Nevertheless, this close connection appears to have escaped the authors of the paper describing ECFPs. Penny's paper does not appear once in the ECFP paper's 107 references. Moreover, only 27 papers ever cited Penny according to Google Scholar. Most of these citations appear before 1980, after which interest in Penny codes dropped off rather quickly. The early papers that do cite Penny are quite interesting in their own right, and may be the topic of future posts. For that matter, Penny himself cites a few works and applications that could be of interest today.

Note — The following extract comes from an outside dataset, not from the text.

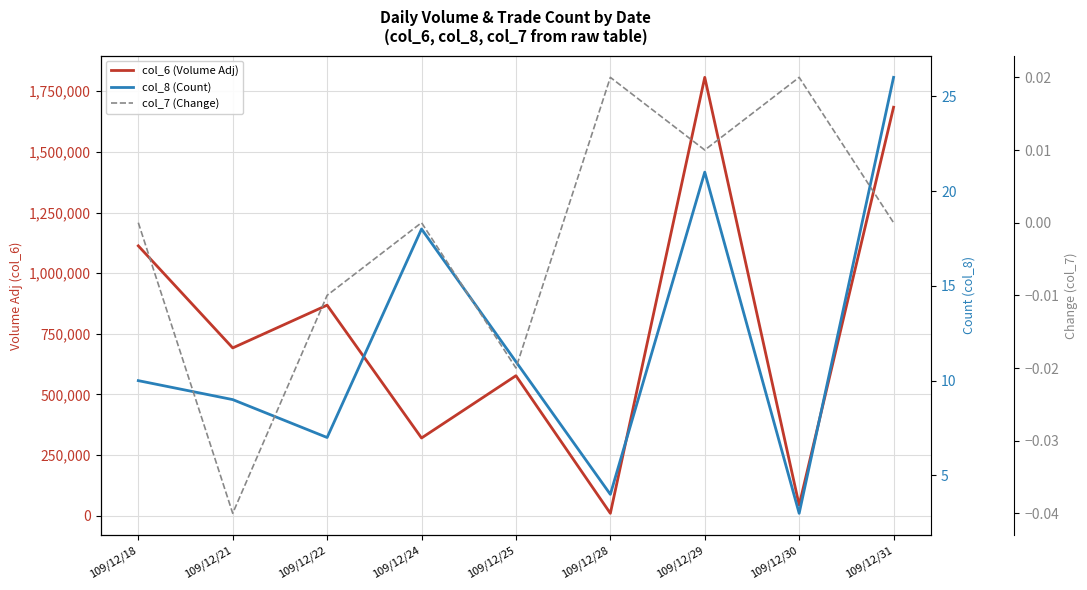

How many data points in col_8 (Count) are less than 10?

4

Compared to ECFPs, Penny codes are much easier to compute because they are so much simpler. This simplicity could pay off in certain situations. For example, ECFPs are not used for substructure screens, presumably due to the time and space complexity of decomposition. Perhaps there are other applications in which ECFPs are overkill and Penny codes would perform better.

The ECFP authors do cite Morgan's algorithm. It is in fact mentioned multiple times in the text, a relationship that explains why ECFPs are sometimes referred to as "Morgan fingerprints." This is surprising given that Morgan's algorithm only tangentially deals with the problem of obtaining extended connectivity codes, which Morgan called "connectivity values." Most of Morgan's discussion centers on the numerous other considerations involved with molecular graph canonicalization.

The notion of fingerprints based on extended connectivity is not unique to ECFP. The idea crops up in both the DARC system and the Signature descriptor. The former introduced the idea of "fragment reduced to an environment that is limited" (FRELs). The latter was "based on extended valence sequence." Neither original paper mentions Penny, nor to my knowledge do any of the published sequels. A more recent example can be found in work that introduces the concept of "molecular shingling," which can be thought of as a modified Penny code although Penny is not mentioned there, either.

Oddly enough, Penny's paper immediately follows Morgan's paper in the same issue of the Journal of Chemical Documentation (which ultimately became the Journal of Chemical Information and Modeling). As a result, Morgan himself never cites Penny, nor does Penny cite Morgan. This bibliographical accident may partially explain why Penny's work is so obscure. Morgan worked for Chemical Abstracts Service, even then a big player in chemical documentation. Penny worked for General Electric's Falls Church Virginia facility. As far as I can tell the paper discussed here is Penny's only contribution to the scientific literature.


I discovered Penny codes through Andrew Dalke, who gave an historical perspective on cheminformatics in 2020 (below). This presentation puts Penny codes into the context of work being performed before and after 1965. In 2021 Andrew mentioned Penny codes in the context of Morgan fingerprints.


A Penny code is a simple, flexible molecular fingerprint based on extended atomic connectivity. Largely forgotten since its first description in 1965, Penny's system can be viewed as the logical precursor to not only circular fingerprints but many other kinds of extended connectivity codes. The algorithm Penny presents is clearly described in detail, and adaptable to modern methods of fingerprint generation and use. At the very least Penny's simple yet functional system should be considered for inclusion in curricula and other documentation discussing fingerprints in cheminformatics.